──────── DATA FOR THIS TASK

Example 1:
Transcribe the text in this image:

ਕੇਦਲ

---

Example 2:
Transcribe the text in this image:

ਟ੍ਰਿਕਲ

────────────────

- _OBJECTIVE_:
Reproduce every line of the records above without changing anything.

- _RESPONSE TO THIS TASK_:
Example 1:
Transcribe the text in this image:

ਕੇਦਲ

---

Example 2:
Transcribe the text in this image:

ਟ੍ਰਿਕਲ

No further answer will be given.